A couple of days ago, in McNamara terminal in Detroit, Fire Child and I were on a quest to find a banana. A couple of movators away from our gate, I heard a voice behind me ask, "How long did it take you to grow your locs?" I turn around, and it's a black woman, about my age, with locs herself. We have a satisfying but too-quick conversation about dreads as we move along the conveyor belts. She's an airline attendant and is on her way to catch her next flight. While we talk, she asks if she can touch my hair. I'm floored because doesn't this usually work the other way around? I oblige and we continue talking. I spy bananas and she needs to continue on, so we part ways.
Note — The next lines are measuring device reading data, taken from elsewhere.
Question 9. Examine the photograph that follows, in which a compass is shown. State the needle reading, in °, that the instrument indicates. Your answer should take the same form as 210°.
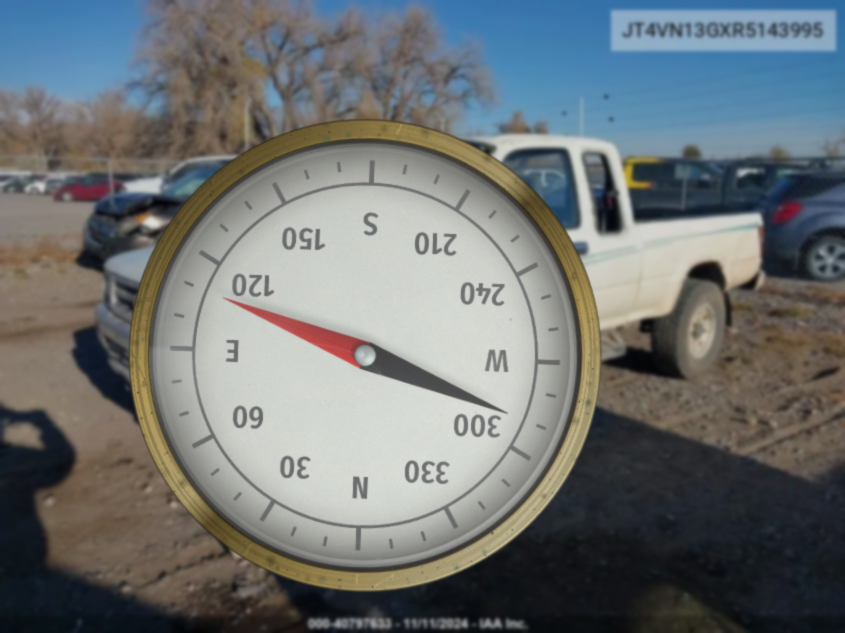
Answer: 110°
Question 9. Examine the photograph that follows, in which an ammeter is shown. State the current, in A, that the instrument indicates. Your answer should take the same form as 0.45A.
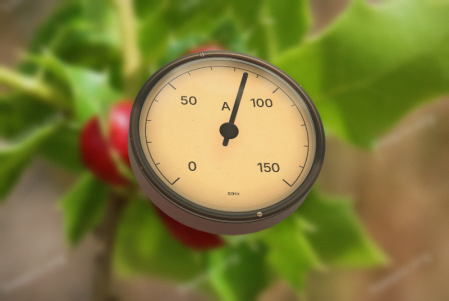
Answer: 85A
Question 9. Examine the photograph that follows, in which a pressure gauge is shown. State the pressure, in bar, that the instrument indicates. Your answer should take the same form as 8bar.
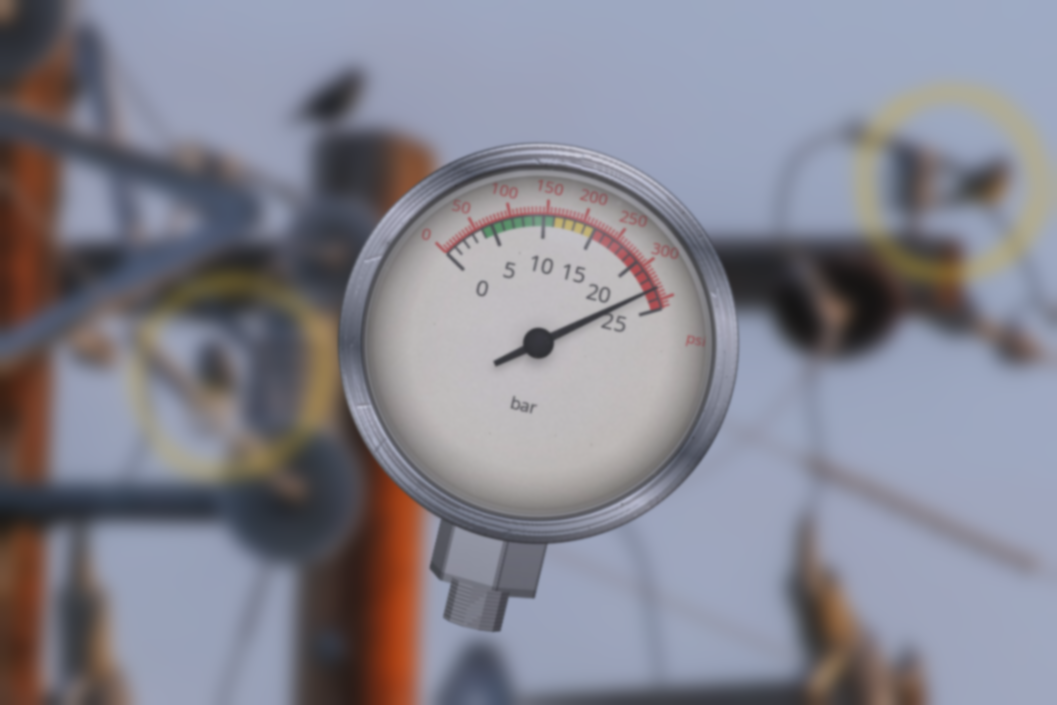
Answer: 23bar
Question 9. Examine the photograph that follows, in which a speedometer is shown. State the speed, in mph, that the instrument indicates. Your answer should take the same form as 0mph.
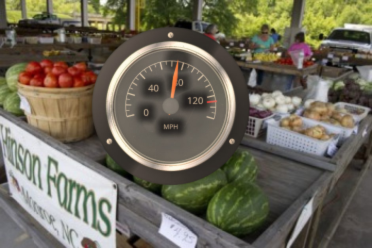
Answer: 75mph
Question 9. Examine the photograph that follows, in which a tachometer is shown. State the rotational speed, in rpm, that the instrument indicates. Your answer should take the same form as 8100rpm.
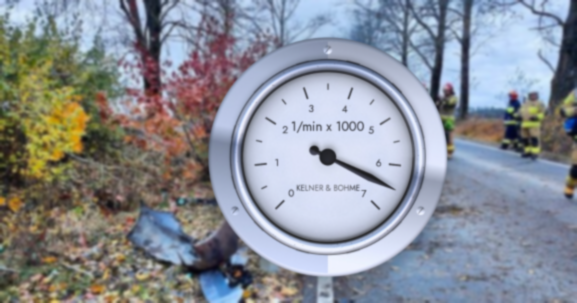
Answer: 6500rpm
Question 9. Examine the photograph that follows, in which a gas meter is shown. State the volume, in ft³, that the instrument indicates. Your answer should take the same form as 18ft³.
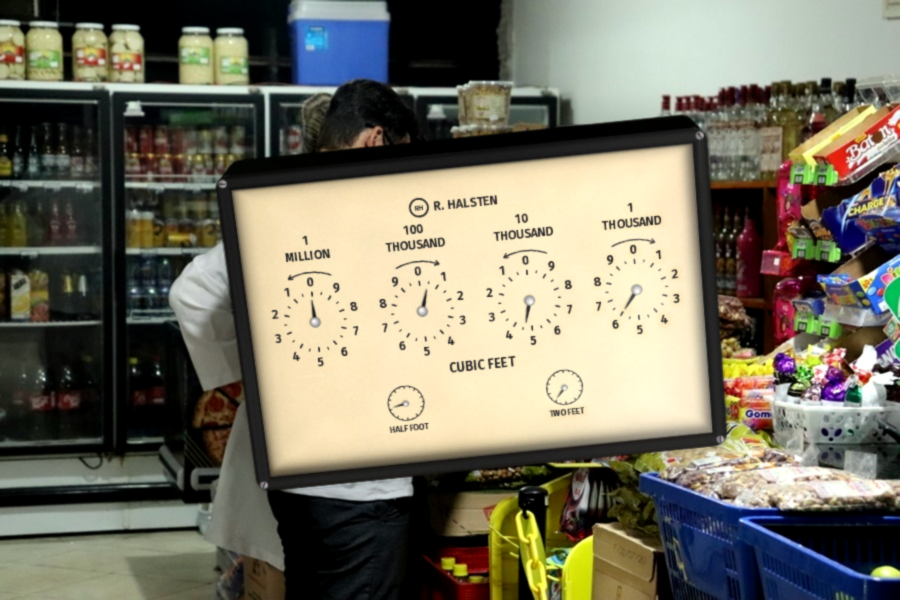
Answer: 4600ft³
It was the first, real, good conversation I'd had with a black woman about just hair.
There've been a couple of other black women who've become friendly acquaintances who also have dreads, but neither of them has asked to touch my hair. Experiencing that once was a sort of a privilege for me, but I can easily see how I could feel like a circus side-show attraction if it happened with any sort of frequency.
The banana, by the way, was $1.26 and I paid for it with my credit card because I had no American money on me and they wouldn't accept Canadian cash or Canadian debit cards. As soon as the boy ate it, he wanted another one and then threw a fit because I wouldn't go all the way back to the kiosk to get him another $1.26 banana. We had a plane to board.